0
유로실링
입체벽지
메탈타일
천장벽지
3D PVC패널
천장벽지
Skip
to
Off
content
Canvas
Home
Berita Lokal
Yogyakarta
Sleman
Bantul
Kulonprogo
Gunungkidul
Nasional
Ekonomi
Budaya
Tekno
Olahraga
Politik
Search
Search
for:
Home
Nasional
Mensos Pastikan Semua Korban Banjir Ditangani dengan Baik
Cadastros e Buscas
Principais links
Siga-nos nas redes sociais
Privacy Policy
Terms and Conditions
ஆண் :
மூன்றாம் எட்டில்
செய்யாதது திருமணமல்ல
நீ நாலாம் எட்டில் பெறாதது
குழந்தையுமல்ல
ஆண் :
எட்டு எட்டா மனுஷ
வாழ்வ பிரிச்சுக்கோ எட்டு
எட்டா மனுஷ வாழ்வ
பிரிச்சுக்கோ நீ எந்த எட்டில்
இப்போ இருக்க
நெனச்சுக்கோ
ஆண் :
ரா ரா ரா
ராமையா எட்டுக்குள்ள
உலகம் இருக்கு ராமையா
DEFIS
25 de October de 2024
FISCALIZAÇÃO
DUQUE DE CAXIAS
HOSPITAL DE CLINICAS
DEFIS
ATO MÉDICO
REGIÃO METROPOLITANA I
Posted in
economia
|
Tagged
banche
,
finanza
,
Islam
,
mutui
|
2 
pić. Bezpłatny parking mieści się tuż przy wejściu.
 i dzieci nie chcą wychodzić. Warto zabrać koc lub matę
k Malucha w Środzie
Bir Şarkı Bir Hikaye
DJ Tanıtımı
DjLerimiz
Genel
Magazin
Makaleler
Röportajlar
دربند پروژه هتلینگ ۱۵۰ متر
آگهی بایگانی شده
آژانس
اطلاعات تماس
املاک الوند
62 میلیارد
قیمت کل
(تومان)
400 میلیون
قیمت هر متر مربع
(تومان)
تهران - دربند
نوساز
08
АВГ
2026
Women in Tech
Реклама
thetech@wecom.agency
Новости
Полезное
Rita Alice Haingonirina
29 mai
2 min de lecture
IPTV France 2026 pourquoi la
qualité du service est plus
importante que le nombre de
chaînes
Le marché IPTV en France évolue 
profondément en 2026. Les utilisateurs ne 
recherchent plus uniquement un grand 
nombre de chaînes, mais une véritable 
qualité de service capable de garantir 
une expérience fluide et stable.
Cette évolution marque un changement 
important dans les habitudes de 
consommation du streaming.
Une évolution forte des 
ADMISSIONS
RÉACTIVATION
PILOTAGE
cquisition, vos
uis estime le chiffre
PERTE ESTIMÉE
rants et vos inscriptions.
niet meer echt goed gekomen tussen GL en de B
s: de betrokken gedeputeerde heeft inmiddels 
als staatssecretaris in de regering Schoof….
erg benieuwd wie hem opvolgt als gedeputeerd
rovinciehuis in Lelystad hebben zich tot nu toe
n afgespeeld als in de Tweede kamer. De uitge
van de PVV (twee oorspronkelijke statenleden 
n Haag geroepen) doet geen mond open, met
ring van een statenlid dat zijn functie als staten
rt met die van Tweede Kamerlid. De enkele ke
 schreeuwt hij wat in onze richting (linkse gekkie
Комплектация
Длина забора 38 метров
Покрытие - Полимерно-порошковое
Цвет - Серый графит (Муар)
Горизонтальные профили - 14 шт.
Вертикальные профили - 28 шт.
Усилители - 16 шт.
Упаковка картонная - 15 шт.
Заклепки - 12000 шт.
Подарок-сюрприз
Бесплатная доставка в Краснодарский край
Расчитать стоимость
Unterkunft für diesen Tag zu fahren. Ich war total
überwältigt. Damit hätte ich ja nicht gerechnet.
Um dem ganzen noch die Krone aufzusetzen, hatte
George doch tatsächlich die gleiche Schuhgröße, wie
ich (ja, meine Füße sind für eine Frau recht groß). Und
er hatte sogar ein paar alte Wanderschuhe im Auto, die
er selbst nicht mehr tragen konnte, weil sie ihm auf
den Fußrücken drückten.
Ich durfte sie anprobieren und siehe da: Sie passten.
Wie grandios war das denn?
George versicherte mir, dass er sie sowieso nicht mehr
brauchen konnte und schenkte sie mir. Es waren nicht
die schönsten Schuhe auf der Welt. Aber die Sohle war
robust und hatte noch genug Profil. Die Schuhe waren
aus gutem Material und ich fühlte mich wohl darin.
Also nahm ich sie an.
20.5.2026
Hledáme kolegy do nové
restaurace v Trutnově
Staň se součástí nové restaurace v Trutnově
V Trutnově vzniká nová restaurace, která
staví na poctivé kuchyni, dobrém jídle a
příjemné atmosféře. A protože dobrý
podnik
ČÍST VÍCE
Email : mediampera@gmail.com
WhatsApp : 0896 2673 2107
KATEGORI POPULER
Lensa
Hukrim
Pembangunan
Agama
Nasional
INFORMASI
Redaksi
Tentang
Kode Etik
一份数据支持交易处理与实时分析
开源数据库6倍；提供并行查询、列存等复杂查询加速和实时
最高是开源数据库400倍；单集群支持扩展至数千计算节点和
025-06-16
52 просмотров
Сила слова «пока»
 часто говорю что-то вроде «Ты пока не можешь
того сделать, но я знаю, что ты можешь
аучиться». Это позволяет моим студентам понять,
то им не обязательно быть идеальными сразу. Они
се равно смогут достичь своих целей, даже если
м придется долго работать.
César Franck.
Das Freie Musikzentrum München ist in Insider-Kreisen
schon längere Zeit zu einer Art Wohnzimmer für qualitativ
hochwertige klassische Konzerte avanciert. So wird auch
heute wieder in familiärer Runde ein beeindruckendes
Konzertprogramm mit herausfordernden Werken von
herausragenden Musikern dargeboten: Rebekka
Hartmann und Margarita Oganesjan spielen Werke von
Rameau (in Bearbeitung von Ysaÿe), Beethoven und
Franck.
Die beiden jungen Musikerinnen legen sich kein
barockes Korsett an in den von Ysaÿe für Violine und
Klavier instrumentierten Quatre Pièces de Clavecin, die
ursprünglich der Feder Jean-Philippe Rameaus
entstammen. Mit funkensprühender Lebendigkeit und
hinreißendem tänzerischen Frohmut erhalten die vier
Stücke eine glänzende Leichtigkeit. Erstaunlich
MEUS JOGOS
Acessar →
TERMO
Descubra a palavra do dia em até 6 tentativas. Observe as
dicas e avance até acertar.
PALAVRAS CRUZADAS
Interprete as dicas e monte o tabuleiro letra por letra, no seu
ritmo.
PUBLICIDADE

************

## Task requirements
Can you change "Yogyakarta" to "Surabaya" throughout the material above and return every line with nothing else altered?

## Answer section
0
유로실링
입체벽지
메탈타일
천장벽지
3D PVC패널
천장벽지
Skip
to
Off
content
Canvas
Home
Berita Lokal
Surabaya
Sleman
Bantul
Kulonprogo
Gunungkidul
Nasional
Ekonomi
Budaya
Tekno
Olahraga
Politik
Search
Search
for:
Home
Nasional
Mensos Pastikan Semua Korban Banjir Ditangani dengan Baik
Cadastros e Buscas
Principais links
Siga-nos nas redes sociais
Privacy Policy
Terms and Conditions
ஆண் :
மூன்றாம் எட்டில்
செய்யாதது திருமணமல்ல
நீ நாலாம் எட்டில் பெறாதது
குழந்தையுமல்ல
ஆண் :
எட்டு எட்டா மனுஷ
வாழ்வ பிரிச்சுக்கோ எட்டு
எட்டா மனுஷ வாழ்வ
பிரிச்சுக்கோ நீ எந்த எட்டில்
இப்போ இருக்க
நெனச்சுக்கோ
ஆண் :
ரா ரா ரா
ராமையா எட்டுக்குள்ள
உலகம் இருக்கு ராமையா
DEFIS
25 de October de 2024
FISCALIZAÇÃO
DUQUE DE CAXIAS
HOSPITAL DE CLINICAS
DEFIS
ATO MÉDICO
REGIÃO METROPOLITANA I
Posted in
economia
|
Tagged
banche
,
finanza
,
Islam
,
mutui
|
2 
pić. Bezpłatny parking mieści się tuż przy wejściu.
 i dzieci nie chcą wychodzić. Warto zabrać koc lub matę
k Malucha w Środzie
Bir Şarkı Bir Hikaye
DJ Tanıtımı
DjLerimiz
Genel
Magazin
Makaleler
Röportajlar
دربند پروژه هتلینگ ۱۵۰ متر
آگهی بایگانی شده
آژانس
اطلاعات تماس
املاک الوند
62 میلیارد
قیمت کل
(تومان)
400 میلیون
قیمت هر متر مربع
(تومان)
تهران - دربند
نوساز
08
АВГ
2026
Women in Tech
Реклама
thetech@wecom.agency
Новости
Полезное
Rita Alice Haingonirina
29 mai
2 min de lecture
IPTV France 2026 pourquoi la
qualité du service est plus
importante que le nombre de
chaînes
Le marché IPTV en France évolue 
profondément en 2026. Les utilisateurs ne 
recherchent plus uniquement un grand 
nombre de chaînes, mais une véritable 
qualité de service capable de garantir 
une expérience fluide et stable.
Cette évolution marque un changement 
important dans les habitudes de 
consommation du streaming.
Une évolution forte des 
ADMISSIONS
RÉACTIVATION
PILOTAGE
cquisition, vos
uis estime le chiffre
PERTE ESTIMÉE
rants et vos inscriptions.
niet meer echt goed gekomen tussen GL en de B
s: de betrokken gedeputeerde heeft inmiddels 
als staatssecretaris in de regering Schoof….
erg benieuwd wie hem opvolgt als gedeputeerd
rovinciehuis in Lelystad hebben zich tot nu toe
n afgespeeld als in de Tweede kamer. De uitge
van de PVV (twee oorspronkelijke statenleden 
n Haag geroepen) doet geen mond open, met
ring van een statenlid dat zijn functie als staten
rt met die van Tweede Kamerlid. De enkele ke
 schreeuwt hij wat in onze richting (linkse gekkie
Комплектация
Длина забора 38 метров
Покрытие - Полимерно-порошковое
Цвет - Серый графит (Муар)
Горизонтальные профили - 14 шт.
Вертикальные профили - 28 шт.
Усилители - 16 шт.
Упаковка картонная - 15 шт.
Заклепки - 12000 шт.
Подарок-сюрприз
Бесплатная доставка в Краснодарский край
Расчитать стоимость
Unterkunft für diesen Tag zu fahren. Ich war total
überwältigt. Damit hätte ich ja nicht gerechnet.
Um dem ganzen noch die Krone aufzusetzen, hatte
George doch tatsächlich die gleiche Schuhgröße, wie
ich (ja, meine Füße sind für eine Frau recht groß). Und
er hatte sogar ein paar alte Wanderschuhe im Auto, die
er selbst nicht mehr tragen konnte, weil sie ihm auf
den Fußrücken drückten.
Ich durfte sie anprobieren und siehe da: Sie passten.
Wie grandios war das denn?
George versicherte mir, dass er sie sowieso nicht mehr
brauchen konnte und schenkte sie mir. Es waren nicht
die schönsten Schuhe auf der Welt. Aber die Sohle war
robust und hatte noch genug Profil. Die Schuhe waren
aus gutem Material und ich fühlte mich wohl darin.
Also nahm ich sie an.
20.5.2026
Hledáme kolegy do nové
restaurace v Trutnově
Staň se součástí nové restaurace v Trutnově
V Trutnově vzniká nová restaurace, která
staví na poctivé kuchyni, dobrém jídle a
příjemné atmosféře. A protože dobrý
podnik
ČÍST VÍCE
Email : mediampera@gmail.com
WhatsApp : 0896 2673 2107
KATEGORI POPULER
Lensa
Hukrim
Pembangunan
Agama
Nasional
INFORMASI
Redaksi
Tentang
Kode Etik
一份数据支持交易处理与实时分析
开源数据库6倍；提供并行查询、列存等复杂查询加速和实时
最高是开源数据库400倍；单集群支持扩展至数千计算节点和
025-06-16
52 просмотров
Сила слова «пока»
 часто говорю что-то вроде «Ты пока не можешь
того сделать, но я знаю, что ты можешь
аучиться». Это позволяет моим студентам понять,
то им не обязательно быть идеальными сразу. Они
се равно смогут достичь своих целей, даже если
м придется долго работать.
César Franck.
Das Freie Musikzentrum München ist in Insider-Kreisen
schon längere Zeit zu einer Art Wohnzimmer für qualitativ
hochwertige klassische Konzerte avanciert. So wird auch
heute wieder in familiärer Runde ein beeindruckendes
Konzertprogramm mit herausfordernden Werken von
herausragenden Musikern dargeboten: Rebekka
Hartmann und Margarita Oganesjan spielen Werke von
Rameau (in Bearbeitung von Ysaÿe), Beethoven und
Franck.
Die beiden jungen Musikerinnen legen sich kein
barockes Korsett an in den von Ysaÿe für Violine und
Klavier instrumentierten Quatre Pièces de Clavecin, die
ursprünglich der Feder Jean-Philippe Rameaus
entstammen. Mit funkensprühender Lebendigkeit und
hinreißendem tänzerischen Frohmut erhalten die vier
Stücke eine glänzende Leichtigkeit. Erstaunlich
MEUS JOGOS
Acessar →
TERMO
Descubra a palavra do dia em até 6 tentativas. Observe as
dicas e avance até acertar.
PALAVRAS CRUZADAS
Interprete as dicas e monte o tabuleiro letra por letra, no seu
ritmo.
PUBLICIDADE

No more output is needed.